INSTITUTO DE INVESTIGACIONES EN CIENCIAS DE LA SALUD
Unidad Ejecutora - UE
Cooking methods and the formation of PhIP (2-Amino, 1-methyl, 6-phenylimidazo[4,5-b] pyridine) in the crust of the habitually consumed meat in Argentina
REARTES GA; MUÑOZ SE; EYNARD AR; DI PAOLA NARANJO RD
FOOD AND CHEMICAL TOXICOLOGY
PERGAMON-ELSEVIER SCIENCE LTD
Lugar: Amsterdam; Año: 2016 vol. 92 p. 88 - 88
Content of carcinogenic molecules like, 2-Amino, 1-methyl, 6-phenylimidazo[4,5-b] pyridine in meals is one of the main mutagenic substances formed during meat cooking, and it can be used as a dietary exposure marker. Our objective was to estimate the amount of PhIP consumed from habitual Argentinean diet, rich in red meats, comparing different cooking procedures and meat type. Samples (n = 240) of lean and fatty beef, chicken, pork, and fish were cooked using different methods: griddle, grill, sauté pan, and oven. Samples were: Overcooked, or cooked with a microbiologically suitable or "healthy technique" (HT).
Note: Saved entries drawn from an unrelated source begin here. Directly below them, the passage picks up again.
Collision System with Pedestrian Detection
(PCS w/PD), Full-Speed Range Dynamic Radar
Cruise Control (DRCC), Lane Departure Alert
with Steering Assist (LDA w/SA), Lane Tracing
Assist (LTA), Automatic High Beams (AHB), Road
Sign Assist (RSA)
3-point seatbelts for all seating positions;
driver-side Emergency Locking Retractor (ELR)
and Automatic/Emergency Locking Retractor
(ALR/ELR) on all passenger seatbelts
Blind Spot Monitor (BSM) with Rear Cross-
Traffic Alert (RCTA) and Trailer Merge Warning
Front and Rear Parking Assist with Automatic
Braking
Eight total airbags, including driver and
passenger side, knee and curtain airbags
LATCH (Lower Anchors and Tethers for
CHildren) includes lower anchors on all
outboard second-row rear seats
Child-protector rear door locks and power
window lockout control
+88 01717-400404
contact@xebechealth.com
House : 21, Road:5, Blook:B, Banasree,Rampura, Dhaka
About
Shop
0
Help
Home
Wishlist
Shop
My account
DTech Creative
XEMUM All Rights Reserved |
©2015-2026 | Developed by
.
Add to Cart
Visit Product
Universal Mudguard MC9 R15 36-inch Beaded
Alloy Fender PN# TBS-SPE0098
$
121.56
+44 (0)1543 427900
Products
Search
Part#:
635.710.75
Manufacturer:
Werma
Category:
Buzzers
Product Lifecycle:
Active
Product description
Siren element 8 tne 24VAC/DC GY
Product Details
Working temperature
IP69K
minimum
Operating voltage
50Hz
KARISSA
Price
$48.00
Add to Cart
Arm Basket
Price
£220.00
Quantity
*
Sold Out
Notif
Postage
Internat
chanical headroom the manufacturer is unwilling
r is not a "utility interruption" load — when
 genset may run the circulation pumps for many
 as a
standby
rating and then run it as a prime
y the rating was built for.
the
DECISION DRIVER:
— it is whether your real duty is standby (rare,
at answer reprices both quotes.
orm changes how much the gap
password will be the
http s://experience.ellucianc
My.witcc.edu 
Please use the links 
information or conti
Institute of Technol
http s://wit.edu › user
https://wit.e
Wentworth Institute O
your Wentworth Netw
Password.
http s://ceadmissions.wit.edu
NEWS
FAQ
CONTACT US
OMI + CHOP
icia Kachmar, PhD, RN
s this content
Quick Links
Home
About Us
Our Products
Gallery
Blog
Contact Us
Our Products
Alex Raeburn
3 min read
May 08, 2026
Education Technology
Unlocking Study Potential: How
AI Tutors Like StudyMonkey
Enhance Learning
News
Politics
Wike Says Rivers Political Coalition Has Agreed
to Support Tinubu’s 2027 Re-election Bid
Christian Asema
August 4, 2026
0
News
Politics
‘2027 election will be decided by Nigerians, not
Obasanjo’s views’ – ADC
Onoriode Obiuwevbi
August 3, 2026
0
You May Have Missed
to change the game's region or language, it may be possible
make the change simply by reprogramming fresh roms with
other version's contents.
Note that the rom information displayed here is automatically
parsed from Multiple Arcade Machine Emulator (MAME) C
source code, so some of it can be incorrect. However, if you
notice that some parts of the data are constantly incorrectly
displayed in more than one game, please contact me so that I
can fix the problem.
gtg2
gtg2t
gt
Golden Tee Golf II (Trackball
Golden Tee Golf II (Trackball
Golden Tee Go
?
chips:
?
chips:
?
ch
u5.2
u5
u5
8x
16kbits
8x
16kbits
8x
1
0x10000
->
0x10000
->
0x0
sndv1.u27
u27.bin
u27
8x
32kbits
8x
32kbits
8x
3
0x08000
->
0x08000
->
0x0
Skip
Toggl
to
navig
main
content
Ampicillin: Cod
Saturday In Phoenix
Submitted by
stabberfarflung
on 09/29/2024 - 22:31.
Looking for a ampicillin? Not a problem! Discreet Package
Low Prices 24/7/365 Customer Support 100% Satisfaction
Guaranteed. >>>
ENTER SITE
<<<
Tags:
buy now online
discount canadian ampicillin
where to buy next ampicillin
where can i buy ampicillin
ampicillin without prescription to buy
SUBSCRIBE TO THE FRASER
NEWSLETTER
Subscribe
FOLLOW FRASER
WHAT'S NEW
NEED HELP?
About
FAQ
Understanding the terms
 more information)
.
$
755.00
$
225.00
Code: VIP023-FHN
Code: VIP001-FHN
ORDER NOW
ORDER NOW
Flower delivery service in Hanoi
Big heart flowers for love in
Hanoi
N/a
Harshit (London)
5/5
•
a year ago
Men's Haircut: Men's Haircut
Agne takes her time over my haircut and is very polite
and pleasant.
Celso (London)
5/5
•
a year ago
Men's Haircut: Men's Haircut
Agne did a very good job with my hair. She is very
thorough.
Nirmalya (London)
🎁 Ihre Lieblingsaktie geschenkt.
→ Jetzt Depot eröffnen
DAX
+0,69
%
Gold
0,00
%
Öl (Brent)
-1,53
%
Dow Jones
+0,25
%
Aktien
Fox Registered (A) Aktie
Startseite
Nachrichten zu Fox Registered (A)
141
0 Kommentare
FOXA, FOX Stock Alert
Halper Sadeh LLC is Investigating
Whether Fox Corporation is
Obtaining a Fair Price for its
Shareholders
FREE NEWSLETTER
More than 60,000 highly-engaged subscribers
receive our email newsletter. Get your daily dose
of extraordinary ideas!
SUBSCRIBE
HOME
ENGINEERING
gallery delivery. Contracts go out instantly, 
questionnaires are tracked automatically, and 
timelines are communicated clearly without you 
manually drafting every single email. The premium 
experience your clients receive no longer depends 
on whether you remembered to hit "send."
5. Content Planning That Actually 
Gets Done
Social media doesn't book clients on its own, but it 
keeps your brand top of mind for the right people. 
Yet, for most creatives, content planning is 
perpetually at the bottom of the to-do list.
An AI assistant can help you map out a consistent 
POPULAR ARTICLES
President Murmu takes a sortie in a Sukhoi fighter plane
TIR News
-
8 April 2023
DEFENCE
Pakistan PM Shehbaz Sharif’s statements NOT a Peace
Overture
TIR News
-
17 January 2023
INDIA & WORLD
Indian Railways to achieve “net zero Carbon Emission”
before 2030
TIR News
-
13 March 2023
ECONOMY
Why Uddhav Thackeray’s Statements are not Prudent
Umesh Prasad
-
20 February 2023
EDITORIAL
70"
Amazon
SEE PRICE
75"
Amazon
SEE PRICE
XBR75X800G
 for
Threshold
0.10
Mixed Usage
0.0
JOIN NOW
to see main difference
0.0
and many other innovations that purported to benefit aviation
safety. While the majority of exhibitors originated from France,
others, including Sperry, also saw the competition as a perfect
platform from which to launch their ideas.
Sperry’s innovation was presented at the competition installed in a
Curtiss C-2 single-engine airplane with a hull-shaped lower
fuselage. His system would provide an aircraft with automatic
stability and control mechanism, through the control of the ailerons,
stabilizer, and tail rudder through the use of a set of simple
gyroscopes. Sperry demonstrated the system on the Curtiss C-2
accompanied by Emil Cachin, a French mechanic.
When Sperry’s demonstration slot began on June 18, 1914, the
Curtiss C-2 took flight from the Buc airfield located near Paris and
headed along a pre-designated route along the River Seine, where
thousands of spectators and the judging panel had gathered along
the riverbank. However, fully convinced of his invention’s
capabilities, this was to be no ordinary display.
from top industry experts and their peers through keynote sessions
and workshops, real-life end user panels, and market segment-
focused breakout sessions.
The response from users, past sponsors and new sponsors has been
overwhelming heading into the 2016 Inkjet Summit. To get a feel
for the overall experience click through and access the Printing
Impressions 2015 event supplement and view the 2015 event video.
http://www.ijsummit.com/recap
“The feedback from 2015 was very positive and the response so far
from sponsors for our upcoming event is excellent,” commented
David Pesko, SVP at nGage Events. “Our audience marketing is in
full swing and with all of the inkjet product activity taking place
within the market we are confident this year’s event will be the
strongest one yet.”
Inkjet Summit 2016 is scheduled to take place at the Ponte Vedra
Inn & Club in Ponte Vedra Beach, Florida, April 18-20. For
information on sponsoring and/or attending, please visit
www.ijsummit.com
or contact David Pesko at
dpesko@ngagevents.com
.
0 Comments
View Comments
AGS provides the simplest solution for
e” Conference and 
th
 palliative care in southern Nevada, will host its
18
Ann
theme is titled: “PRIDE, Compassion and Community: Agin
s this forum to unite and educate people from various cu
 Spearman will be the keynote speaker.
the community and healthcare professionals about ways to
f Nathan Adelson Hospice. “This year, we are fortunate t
The PhIP was determined by HPLC-MS. Meats cooked using HT formed little crust amounts and PhIP was below the detection levels. In overcooked meats, large amounts of crust were formed in lean meats, fatty beef, fatty chicken and baked pork. PhIP was measured in lean meats sauted or cooked on a griddle, a method reaching temperatures until 250 °C.It was estimated that Argentine people eats about 12,268.0 ng/day of PhIP being these values above those tolerated limits for total dietary heterocyclic amines in some developed countries. Hence, cooking small meat portions, at medium temperature, avoiding prolonged cooking and preferring baked lean meats could be recommended as a healthier habit.